### MATERIAL FOR THIS TASK
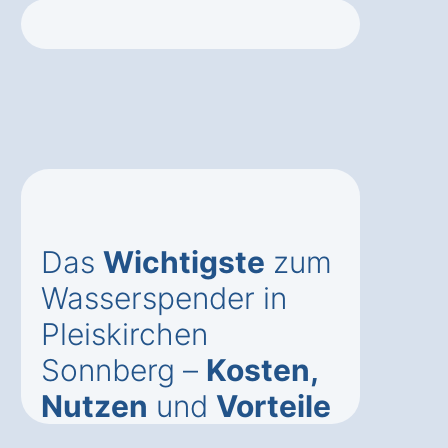
Das
Wichtigste
zum
Wasserspender in
Pleiskirchen
Sonnberg –
Kosten,
Nutzen
und
Vorteile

### WORK REQUIRED
Copy out the full material exactly. Pictures should not appear in it.

### ANSWER BOX
Das
Wichtigste
zum
Wasserspender in
Pleiskirchen
Sonnberg –
Kosten,
Nutzen
und
Vorteile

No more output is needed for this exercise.